The Economy Commission in Chile’s Chamber of Deputies is reconsidering two amendments that would severely limit the ability of grey market operators to obtain licences under a proposed licensing system.
On Wednesday (August 2), the commission debated one section of a pending online gambling bill that would define the circumstances under which an operator could be forbidden from obtaining a licence.
The article in question was approved with all amendments apart from two, which remain subject to further discussion.
The language in question could prevent companies who have operated in any international territory without the authorisation of the “competent regulatory entity” from getting a licence. The amendment would specifically allow Chile's Casino Gaming Superintendence to “request assistance from the agencies that supervise and regulate online gambling in their respective countries”.
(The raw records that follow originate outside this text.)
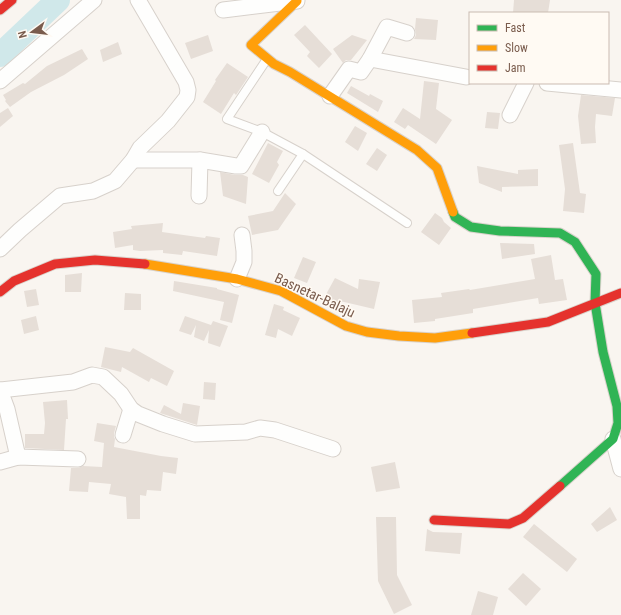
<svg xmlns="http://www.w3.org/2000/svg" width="621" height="615" viewBox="0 0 621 615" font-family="'Roboto Condensed',sans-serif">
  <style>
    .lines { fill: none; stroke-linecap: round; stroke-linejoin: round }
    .river { stroke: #d0e8ea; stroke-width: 24 }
    .building { fill: #e6ded7 }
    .lane-casing { stroke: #d7d1cb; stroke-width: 10 }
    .street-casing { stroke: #d7d1cb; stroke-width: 17 }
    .fast-casing { stroke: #d9d2cb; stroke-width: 11 }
    .slow-casing { stroke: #d9d2cb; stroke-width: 11 }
    .jam-casing { stroke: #d9d2cb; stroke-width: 11 }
    .lane { stroke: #fefefd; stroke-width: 8 }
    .street { stroke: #fefefd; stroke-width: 15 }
    .fast { stroke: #30b455; stroke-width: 9 }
    .slow { stroke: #ff9f0a; stroke-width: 9 }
    .jam { stroke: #e5322d; stroke-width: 9 }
    .labels { text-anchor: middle; stroke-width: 3; stroke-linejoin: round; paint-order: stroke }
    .street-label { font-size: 14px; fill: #7a5c4d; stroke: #fffaf3 }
  </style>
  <rect width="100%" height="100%" fill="#f9f5f0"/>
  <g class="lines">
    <path class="river" d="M0 55 58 0"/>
  </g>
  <g class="building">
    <path d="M514 0H550L548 13H513Z"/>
    <path d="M416 18 438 20 436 40 414 39 416 35 415 29Z"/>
    <path d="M305 25 332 54 319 68 307 56 310 52 294 35Z"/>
    <path d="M208 35 213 51 191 59 185 43Z"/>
    <path d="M352 35 367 40 351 60H346L343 63 333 49Z"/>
    <path d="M118 42 122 54 103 62 100 50Z"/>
    <path d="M82 49 88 59 64 75 31 92 10 107 5 101 6 100 3 95 23 83 25 84 47 66Z"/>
    <path d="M227 63 248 77 236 95 234 93 221 114 203 102 216 81 215 80Z"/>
    <path d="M424 81 439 83 436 109 452 120 436 144 408 125 405 129 394 122 403 108 420 119Z"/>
    <path d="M351 86 369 96 370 94 383 101 378 112 347 93Z"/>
    <path d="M581 95 615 98 612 116 596 114 595 127 596 143 581 144 578 116Z"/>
    <path d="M8 108 13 116 0 127V113Z"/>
    <path d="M487 112 500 113 498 129 485 128Z"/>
    <path d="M355 126 367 133 358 151 345 142Z"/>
    <path d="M268 143 283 151 277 162 279 165 269 183 252 174Z"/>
    <path d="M573 143 580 193 586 194 584 213 563 211 565 189 559 145Z"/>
    <path d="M377 148 387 155 377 171 366 164Z"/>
    <path d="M477 166 518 174V170L538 169V186L502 187V192L479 183Z"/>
    <path d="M220 172 235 175H243L248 177 246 204 223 196Z"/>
    <path d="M285 193 296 204 278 230 252 235 248 216 273 211Z"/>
    <path d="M435 213 442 218 444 222 451 228 439 245 421 232Z"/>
    <path d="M163 223 162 232 205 238 206 236 220 238 217 256 183 251 182 255 163 253V250L140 251 133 250V245L115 248 113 232 132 229 131 226Z"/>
    <path d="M500 243 534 244 535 254 502 259Z"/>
    <path d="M551 255 555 280 563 279 567 300 539 304 538 298 473 309V313L435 319V321L414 323 412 300 442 297 441 293 469 289 470 290 535 279 531 259Z"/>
    <path d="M303 257 316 262 307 283 294 278Z"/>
    <path d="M82 273 81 292H65V275Z"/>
    <path d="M335 278 358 289 359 279 380 282 374 309 340 301 338 306 324 298Z"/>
    <path d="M174 281 217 288V289L239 295 232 323 220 320 224 302 173 291Z"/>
    <path d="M36 289 39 305 27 307 24 291Z"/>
    <path d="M125 293 141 294V310H124Z"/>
    <path d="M274 304 284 307 283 310 300 318 292 336 278 329 276 338 265 335Z"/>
    <path d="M36 316 39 330 24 334 21 320Z"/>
    <path d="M185 316 211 325 213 321 228 326 220 347 208 343 209 330 204 341 194 337 196 325 191 335 179 331Z"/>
    <path d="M105 347 130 352 133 348 174 371 167 386 151 378 149 382 122 367 121 372 101 367Z"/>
    <path d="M204 382 216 383 215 400 203 399Z"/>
    <path d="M67 400 68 419H66L64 450 25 448V434H44L45 423 43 402Z"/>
    <path d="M183 403 200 406 197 425 160 413 164 405 181 414Z"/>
    <path d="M97 423 116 426 114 433V437L115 439 114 447 161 456 178 458 176 474 163 472 161 491 147 490 146 496 140 495V519H127L126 497 109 494 111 484 89 482 88 492 69 491 71 468H78L83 466 102 467 104 443 94 441Z"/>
    <path d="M395 462 400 488 376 492 371 467Z"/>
    <path d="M610 507 617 520 597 532 591 524Z"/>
    <path d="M376 517H396L397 575 412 605 394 614 378 581Z"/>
    <path d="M534 524 577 559 567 572 523 537Z"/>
    <path d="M427 529 433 532 462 533 460 554 425 551Z"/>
    <path d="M523 573 541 589 526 606 508 589Z"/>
    <path d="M478 591 498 597 493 615H471Z"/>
  </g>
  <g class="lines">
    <defs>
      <g id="lane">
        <path d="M267 59 227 119 262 132 303 154 407 223"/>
        <path d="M278 191 303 154"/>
      </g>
      <g id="street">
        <path d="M223 10 297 1V0"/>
        <path d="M370 59 466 77"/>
        <path d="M0 81 94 0"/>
        <path d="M547 83 621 90"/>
        <path d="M330 96 349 69 361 72 370 59 387 27 407 33"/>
        <path d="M510 115 526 83"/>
        <path d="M133 160H200L236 166H241L262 132"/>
        <path d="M199 196 200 160"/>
        <path d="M0 249 20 230 60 196 93 191 115 181 133 160 140 148 168 121 187 97 188 90 186 82 138 0"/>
        <path d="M237 279 244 262V251L242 235"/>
        <path d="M0 390 73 382 92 375 103 377 121 394 131 409 138 414 163 424 195 434 246 432 260 428 275 430 333 449"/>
        <path d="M0 390 7 409 18 457"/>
        <path d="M123 435 131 409"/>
        <path d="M613 439 621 469"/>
        <path d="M0 462 18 457 78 459"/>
      </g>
      <path id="fast" d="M453 212 455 217 471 227 500 231 560 233 575 242 596 274 595 303 603 352 617 406 618 423 613 439 560 486"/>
      <g id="slow">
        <path d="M297 1 251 45 274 64 290 72 417 150 437 168 453 212"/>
        <path d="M145 264 237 279 281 291 346 326 367 332 399 336 435 338 472 333"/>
      </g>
      <g id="jam">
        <path d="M0 10 12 0"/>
        <path d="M0 292 14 281 55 264 95 260 145 264"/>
        <path d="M472 333 548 322 621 293"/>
        <path d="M434 520 509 524 523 518 560 486"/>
      </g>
    </defs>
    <use href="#lane" class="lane-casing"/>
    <use href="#street" class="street-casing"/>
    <use href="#fast" class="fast-casing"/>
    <use href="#slow" class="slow-casing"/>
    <use href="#jam" class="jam-casing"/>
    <use href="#lane" class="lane"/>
    <use href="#street" class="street"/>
    <use href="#fast" class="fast"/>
    <use href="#slow" class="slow"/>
    <use href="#jam" class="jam"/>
  </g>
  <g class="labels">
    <g class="street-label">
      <text transform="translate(315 295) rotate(25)" y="5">Basnetar-Balaju</text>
    </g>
  </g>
  <rect x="469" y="12" width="140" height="72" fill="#fffaf3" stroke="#cabbb1"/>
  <rect x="477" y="25" width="20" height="6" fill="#30b455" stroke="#cabbb1"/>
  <text x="505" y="32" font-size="12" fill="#7a5c4d">Fast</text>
  <rect x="477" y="45" width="20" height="6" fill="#ff9f0a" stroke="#cabbb1"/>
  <text x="505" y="52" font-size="12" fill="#7a5c4d">Slow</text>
  <rect x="477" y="65" width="20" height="6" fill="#e5322d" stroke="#cabbb1"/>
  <text x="505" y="72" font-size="12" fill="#7a5c4d">Jam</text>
  <g transform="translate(32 32) rotate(255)" stroke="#fffaf3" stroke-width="3" paint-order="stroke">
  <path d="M0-3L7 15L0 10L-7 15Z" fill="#7a5c4d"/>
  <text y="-6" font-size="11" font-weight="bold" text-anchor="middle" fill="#7a5c4d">N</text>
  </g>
</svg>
According to Carlos Baeza, a Chilean gaming lawyer who works with Latamwin, Coolbet, Betsson and other operators, “that is a very abstract reason for rejection, very difficult to refute and that we believe lends itself to very subjective rejection of the licence and we are asking that this be eliminated or that the wording be changed.”
Another proposed amendment specifically targets companies that have operated in Chile in the last 12 months, preventing the licensing of any companies who have been confirmed to allow players to bet on their platform, have advertised in Chile, or even “used the national emblem or presence of symbols that contain elements closely linked to the country”.
It also makes mention of entering into any contract with professional sports organisations as grounds for disqualification from licensure.
Baeza said that this week's discussion in the economy commission was advantageous for the international online industry, as lawmakers indicated that they do want the operations of current platforms who plan to seek licences to be affected.
“Today, the law does not have a rule that allows transition between the non-regulated market and the regulated market,” Baeza told VIXIO GamblingCompliance.
“If this transition rule is not incorporated, what will happen is that the current operators will have to drop out for a period of at least one year.
“So, the main part of our strategy and our objective is for the [legislation] to recognise and incorporate an article ... that allows transit between the non-regulated market to the regulated market and that prevents operators from having to get off and allows the continuity of the service,” he explained.
Meanwhile, two Chilean deputies have demanded an investigation into the partnerships between the Professional Football Association (ANFP) and online gambling platforms. There is already an investigation into the link between the two currently being carried out by the Ministry of Justice, but this week Deputy Jaime Mulet announced he wants to throw the weight of Congress behind it.
The investigation would not just focus on online gambling platforms, but the many issues that have plagued the ANFP of late.